Un ingénieur, un chercheur ou un médecin ne produit pas seulement de la valeur individuelle. Il contribue à la diffusion des connaissances, à la formation des générations suivantes, à l'émergence d'écosystèmes innovants et pérenne.

Lorsque ces acteurs quittent le territoire, c'est toute une chaîne de transmission qui se fragilise. Le pays perd non seulement des compétences, mais aussi des multiplicateurs de développement.

La question est aussi de savoir si avoir une diaspora importante à l'étranger constitue une opportunité ou est une simple illusion compensatoire ?

Face à ce constat, l’argument de la diaspora est souvent avancé comme contrepoids. Les transferts financiers des Marocains résidant à l'étranger constituent effectivement une ressource importante.

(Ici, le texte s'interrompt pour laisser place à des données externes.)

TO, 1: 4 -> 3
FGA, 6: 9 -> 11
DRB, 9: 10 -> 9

De même, les réseaux diasporiques peuvent favoriser les investissements et les transferts de savoir-faire. Cependant, cette vision mérite d’être nuancée.

Les remises financières, aussi significatives soient-elles, ne remplacent ni la présence physique des compétences ni leur contribution quotidienne à l'économie nationale.

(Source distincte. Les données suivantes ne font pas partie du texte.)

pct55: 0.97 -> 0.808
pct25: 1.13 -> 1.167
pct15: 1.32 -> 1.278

Quant aux retours d'expérience ou aux investissements, ils restent encore marginaux au regard de l'ampleur des départs.

Il s'agit donc d'imaginer de mettre en œuvre une véritable stratégie de rétention et de circulation des talents.

Face à la double contrainte : fuite des cerveaux et contraction démographique, le Maroc ne peut plus se contenter de réponses partielles. Il s'agit désormais d'un enjeu majeur voire urgent.

Plusieurs leviers peuvent être envisagés :
 
  • Améliorer les conditions de travail et de rémunération dans les secteurs clés, notamment la santé et la recherche.
  • Réformer en profondeur le système éducatif pour mieux aligner les formations sur les besoins du marché et valoriser les filières scientifiques et techniques.
  • Encourager le retour des compétences par des incitations ciblées (fiscales, professionnelles, académiques).
  • Développeur des écosystèmes d'innovation capable de retenir les talents en offrant des perspectives de carrière et de création.
  • Mettre en place une politique de « circulation des cerveaux », favorisant les allers-retours plutôt que les départs définitifs.
 

Ce qui était hier un problème préoccupant devient aujourd'hui une menace structurelle et exige donc une urgence stratégique.

Dans un contexte de raréfaction progressive des ressources humaines qualifiées, chaque départ compte davantage, chaque perte rapporte plus lourd.

La fuite des cerveaux, combinée à la transition démographique, constitue ainsi une double peine silencieuse pour le Maroc.

Elle appelle une prise de conscience à la hauteur des enjeux : non plus seulement freiner les départs, mais repenser en profondeur le modèle de développement pour faire du capital humain, rare et précieux, le cœur de la stratégie nationale.

Car, à terme, la véritable richesse d'un pays ne réside ni dans ses ressources naturelles ni dans ses infrastructures, mais dans la qualité, la créativité et l'engagement de ses femmes et de ses hommes.